■ Aim of the task
Every line of the listing that holds the word "weight" should be returned.

#### Excerpted records

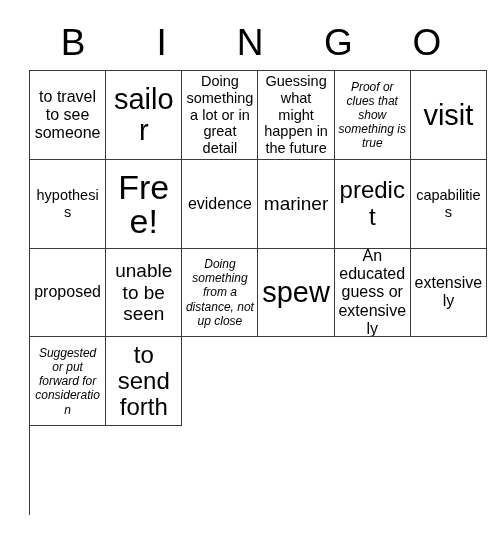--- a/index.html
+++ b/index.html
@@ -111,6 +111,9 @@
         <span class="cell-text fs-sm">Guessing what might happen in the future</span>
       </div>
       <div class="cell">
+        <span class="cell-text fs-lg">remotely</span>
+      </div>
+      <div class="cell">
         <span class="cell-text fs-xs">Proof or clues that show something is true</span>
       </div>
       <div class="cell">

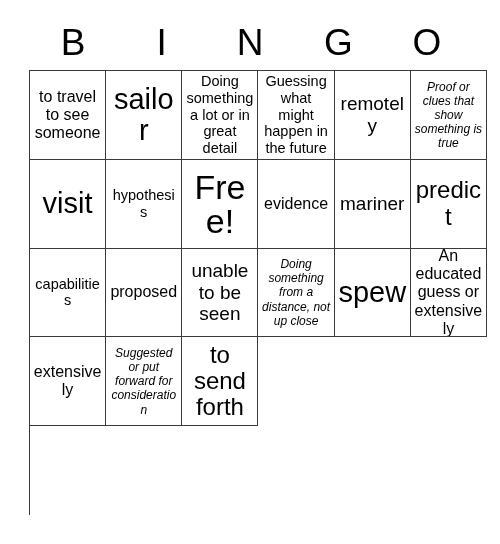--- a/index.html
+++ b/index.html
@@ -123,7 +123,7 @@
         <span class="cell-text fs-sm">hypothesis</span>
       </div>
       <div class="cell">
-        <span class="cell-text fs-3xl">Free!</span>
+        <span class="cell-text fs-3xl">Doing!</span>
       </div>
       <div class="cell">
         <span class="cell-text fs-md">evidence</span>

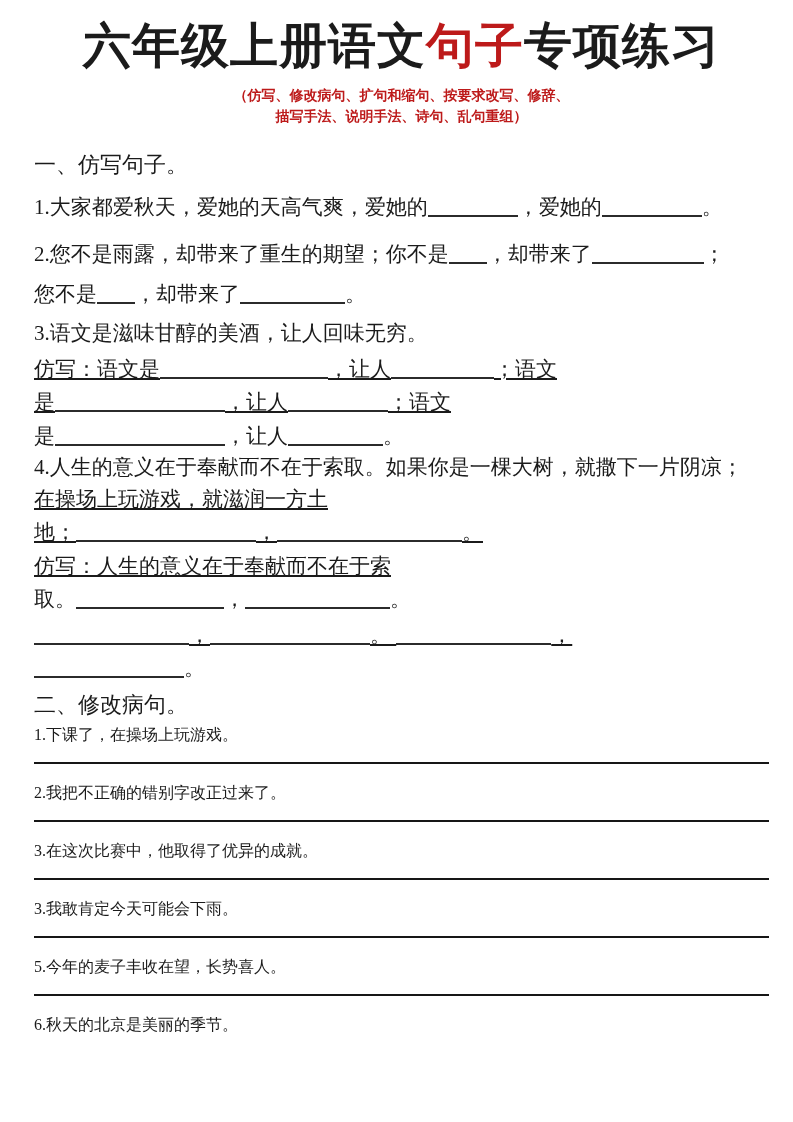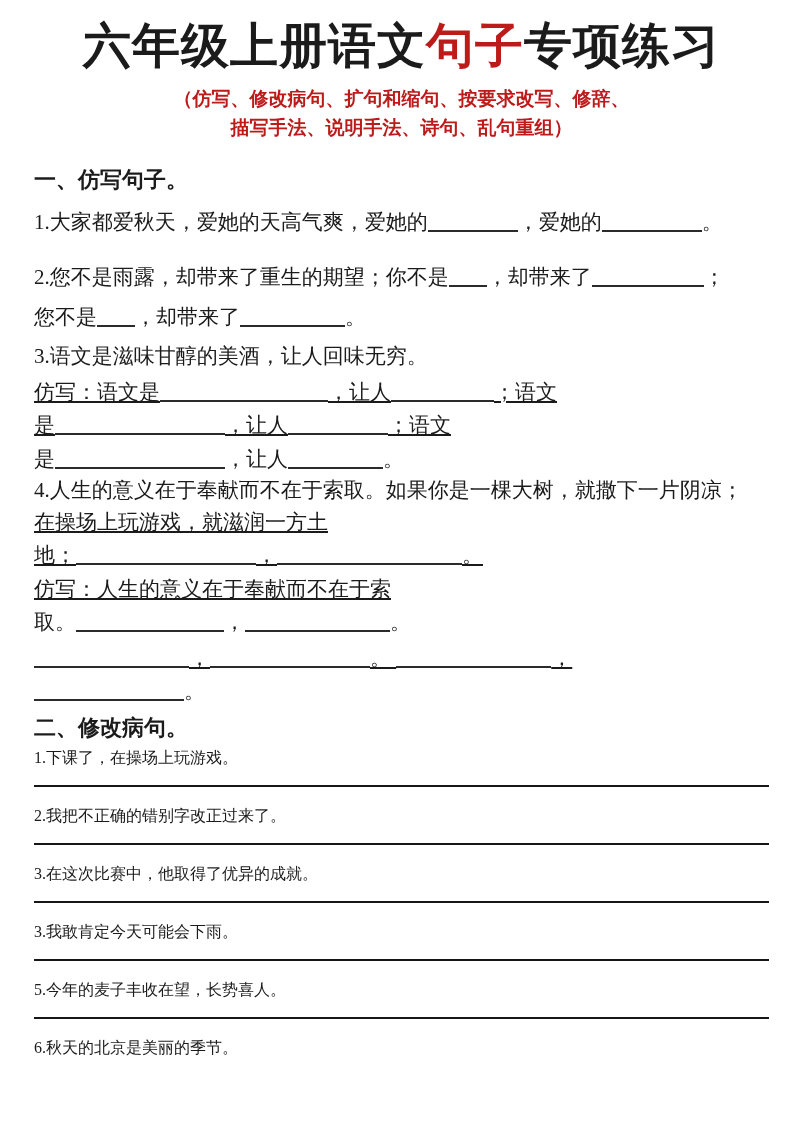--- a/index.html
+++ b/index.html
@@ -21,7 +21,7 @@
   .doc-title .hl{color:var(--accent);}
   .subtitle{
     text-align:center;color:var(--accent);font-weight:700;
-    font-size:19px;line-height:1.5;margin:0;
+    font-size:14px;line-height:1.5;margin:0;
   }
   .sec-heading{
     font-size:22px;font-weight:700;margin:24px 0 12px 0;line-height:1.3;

########
#### Excerpted records

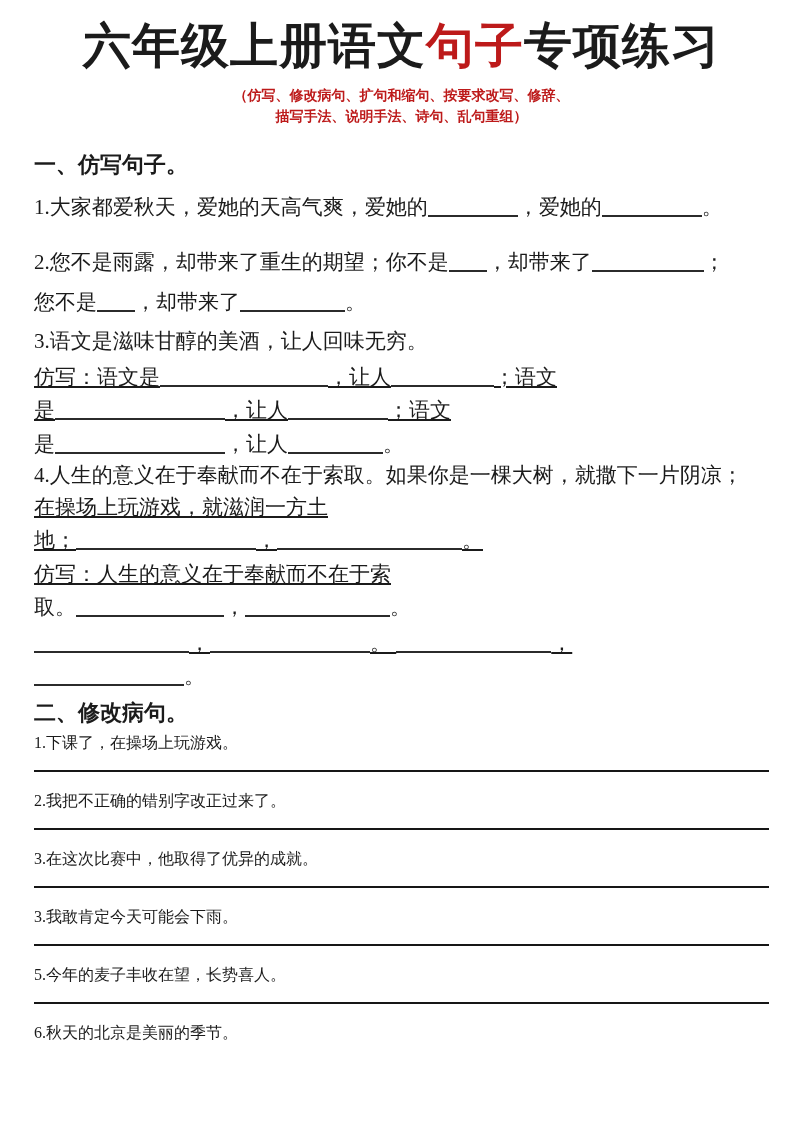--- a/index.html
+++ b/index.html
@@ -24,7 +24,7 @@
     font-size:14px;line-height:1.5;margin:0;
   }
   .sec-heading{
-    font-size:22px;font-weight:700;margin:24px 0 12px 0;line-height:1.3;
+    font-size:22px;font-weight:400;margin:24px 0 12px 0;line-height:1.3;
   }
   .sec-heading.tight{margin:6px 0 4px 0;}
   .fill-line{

########
#### Excerpted records

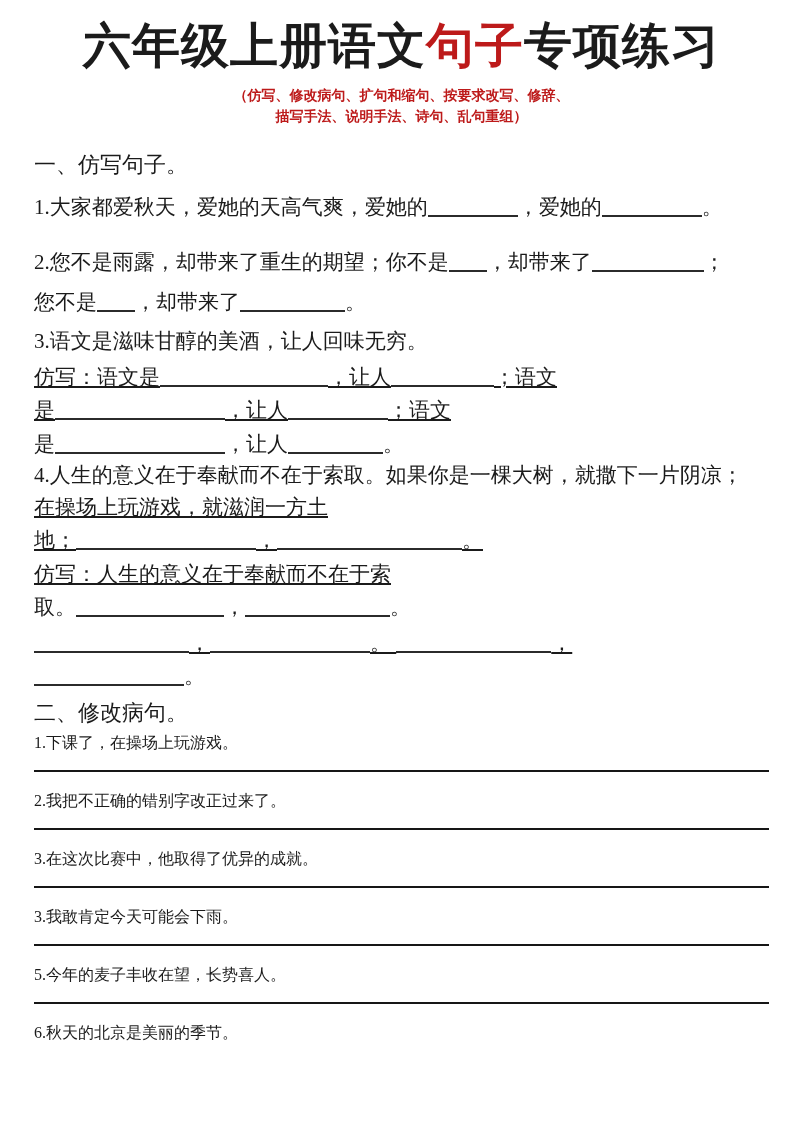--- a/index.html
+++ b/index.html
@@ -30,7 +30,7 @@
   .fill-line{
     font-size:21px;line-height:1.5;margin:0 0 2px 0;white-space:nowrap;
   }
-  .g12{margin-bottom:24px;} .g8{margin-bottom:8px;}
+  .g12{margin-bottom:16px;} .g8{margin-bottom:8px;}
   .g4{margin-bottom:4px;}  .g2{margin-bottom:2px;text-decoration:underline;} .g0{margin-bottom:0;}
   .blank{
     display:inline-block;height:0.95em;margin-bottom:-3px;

########

■ Reply
     text-align:center;color:var(--accent);font-weight:700;
     font-size:22px;font-weight:700;margin:24px 0 12px 0;line-height:1.3;
-    font-size:22px;font-weight:700;margin:24px 0 12px 0;line-height:1.3;
+    font-size:22px;font-weight:400;margin:24px 0 12px 0;line-height:1.3;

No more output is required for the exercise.